**Work order**
Arrange the lines below as a Markdown table with two columns, Row and Line, numbering the rows in order and leaving out the blank lines. Leave the pictures out of the answer.

**Input data**
□ □ □

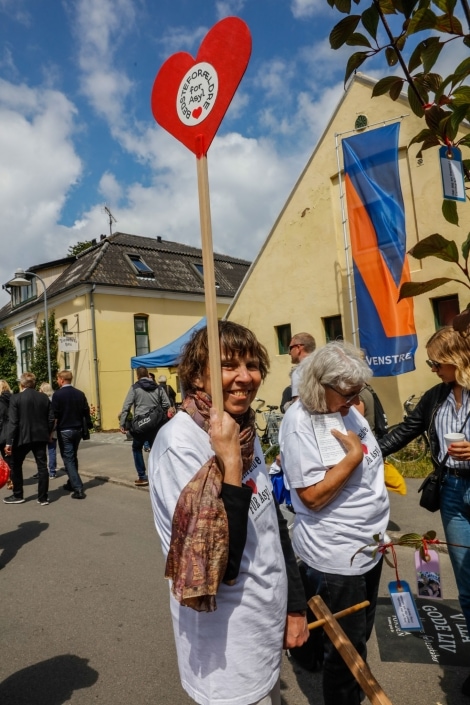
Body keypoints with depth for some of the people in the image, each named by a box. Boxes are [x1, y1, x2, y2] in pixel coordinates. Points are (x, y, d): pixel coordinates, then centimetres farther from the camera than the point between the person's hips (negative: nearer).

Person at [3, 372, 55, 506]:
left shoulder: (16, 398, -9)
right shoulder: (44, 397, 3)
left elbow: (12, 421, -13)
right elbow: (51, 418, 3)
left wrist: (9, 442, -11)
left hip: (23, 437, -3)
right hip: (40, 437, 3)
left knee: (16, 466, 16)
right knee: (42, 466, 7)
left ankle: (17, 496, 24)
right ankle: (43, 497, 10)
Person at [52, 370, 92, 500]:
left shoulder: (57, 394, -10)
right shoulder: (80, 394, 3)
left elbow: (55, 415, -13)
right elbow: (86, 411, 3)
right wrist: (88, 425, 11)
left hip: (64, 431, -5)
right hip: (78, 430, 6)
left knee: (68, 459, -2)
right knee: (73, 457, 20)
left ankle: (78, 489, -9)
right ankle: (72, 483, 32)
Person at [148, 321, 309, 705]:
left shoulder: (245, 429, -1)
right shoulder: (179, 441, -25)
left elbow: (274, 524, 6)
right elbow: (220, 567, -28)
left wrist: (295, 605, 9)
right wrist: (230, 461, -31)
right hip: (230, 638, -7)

□ □ □

**Solution to this task**
| Row | Line |
|---|---|
| 1 | Body keypoints with depth for some of the people in the image, each named by a box. Boxes are [x1, y1, x2, y2] in pixel coordinates. Points are (x, y, d): pixel coordinates, then centimetres farther from the camera than the point between the person's hips (negative: nearer). |
| 2 | Person at [3, 372, 55, 506]: |
| 3 | left shoulder: (16, 398, -9) |
| 4 | right shoulder: (44, 397, 3) |
| 5 | left elbow: (12, 421, -13) |
| 6 | right elbow: (51, 418, 3) |
| 7 | left wrist: (9, 442, -11) |
| 8 | left hip: (23, 437, -3) |
| 9 | right hip: (40, 437, 3) |
| 10 | left knee: (16, 466, 16) |
| 11 | right knee: (42, 466, 7) |
| 12 | left ankle: (17, 496, 24) |
| 13 | right ankle: (43, 497, 10) |
| 14 | Person at [52, 370, 92, 500]: |
| 15 | left shoulder: (57, 394, -10) |
| 16 | right shoulder: (80, 394, 3) |
| 17 | left elbow: (55, 415, -13) |
| 18 | right elbow: (86, 411, 3) |
| 19 | right wrist: (88, 425, 11) |
| 20 | left hip: (64, 431, -5) |
| 21 | right hip: (78, 430, 6) |
| 22 | left knee: (68, 459, -2) |
| 23 | right knee: (73, 457, 20) |
| 24 | left ankle: (78, 489, -9) |
| 25 | right ankle: (72, 483, 32) |
| 26 | Person at [148, 321, 309, 705]: |
| 27 | left shoulder: (245, 429, -1) |
| 28 | right shoulder: (179, 441, -25) |
| 29 | left elbow: (274, 524, 6) |
| 30 | right elbow: (220, 567, -28) |
| 31 | left wrist: (295, 605, 9) |
| 32 | right wrist: (230, 461, -31) |
| 33 | right hip: (230, 638, -7) |